The incident showed how Jonathan Edward’s influence was waning, for he had converted the young men in the first years of the Great Awakening. He made matters worse by refusing to continue his grandfather’s practice of allowing communion to anyone who had been baptized. Edwards only served communion to converts. For four years, no one joined his church.
Finally, a candidate came forward to join the church in 1748. Edwards insisted he meet formal tests that he had devised, and the candidate refused. The church backed the candidate, and on June 22, 1750 a vote was taken on whether Jonathan Edwards should continue as pastor. By a vote of 230 to 23, he was fired.
Jonathan Edwards 2.0
After he lost his pulpit in 1750, he was named pastor to the church in Stockbridge, Mass., and missionary to the Housatonic Indians. There he wrote the book The Life of David Brainerd, a missionary who died in his home.
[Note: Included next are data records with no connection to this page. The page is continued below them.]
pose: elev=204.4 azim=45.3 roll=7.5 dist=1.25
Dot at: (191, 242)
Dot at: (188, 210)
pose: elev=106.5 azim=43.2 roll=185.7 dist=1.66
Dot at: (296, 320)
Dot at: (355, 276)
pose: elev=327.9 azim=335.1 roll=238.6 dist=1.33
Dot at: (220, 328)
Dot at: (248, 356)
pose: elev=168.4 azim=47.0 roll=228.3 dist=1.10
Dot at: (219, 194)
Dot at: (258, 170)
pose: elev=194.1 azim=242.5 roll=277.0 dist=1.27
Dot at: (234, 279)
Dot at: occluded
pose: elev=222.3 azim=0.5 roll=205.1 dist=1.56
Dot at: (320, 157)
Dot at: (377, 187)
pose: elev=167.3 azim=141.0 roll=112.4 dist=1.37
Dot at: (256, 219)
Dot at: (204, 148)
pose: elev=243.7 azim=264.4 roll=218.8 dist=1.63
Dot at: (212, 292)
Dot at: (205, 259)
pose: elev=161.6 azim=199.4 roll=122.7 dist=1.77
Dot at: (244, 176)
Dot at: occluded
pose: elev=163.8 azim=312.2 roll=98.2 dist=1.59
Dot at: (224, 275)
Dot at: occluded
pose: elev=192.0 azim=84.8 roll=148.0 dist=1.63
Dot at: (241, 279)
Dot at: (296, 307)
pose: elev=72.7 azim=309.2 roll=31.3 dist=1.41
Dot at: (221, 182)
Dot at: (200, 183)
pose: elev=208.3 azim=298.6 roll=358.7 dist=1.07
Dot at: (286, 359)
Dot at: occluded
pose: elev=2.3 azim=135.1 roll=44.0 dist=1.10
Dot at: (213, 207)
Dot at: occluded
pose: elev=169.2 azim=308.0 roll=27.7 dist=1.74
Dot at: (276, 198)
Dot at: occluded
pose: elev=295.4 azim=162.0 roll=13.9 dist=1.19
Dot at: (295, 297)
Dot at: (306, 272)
The book inspired thousands of missionaries throughout the 19th century.
In 1758, Jonathan Edwards accepted the position of president of the College of New Jersey (Princeton) to replace his son-in-law, the Rev. Aaron Burr, who died. He moved to Princeton, N.J., in January 1758. As the town required, he was inoculated against smallpox, but died of the disease March 22, 1758.
His descendants include his grandson, Aaron Burr, Yale College President Timothy Dwight, First Lady Edith Roosevelt, writer O. Henry, Margaret Van Horne Dwight Bell and poet Robert Lowell.
This story about Jonathan Edwards was updated in 2022.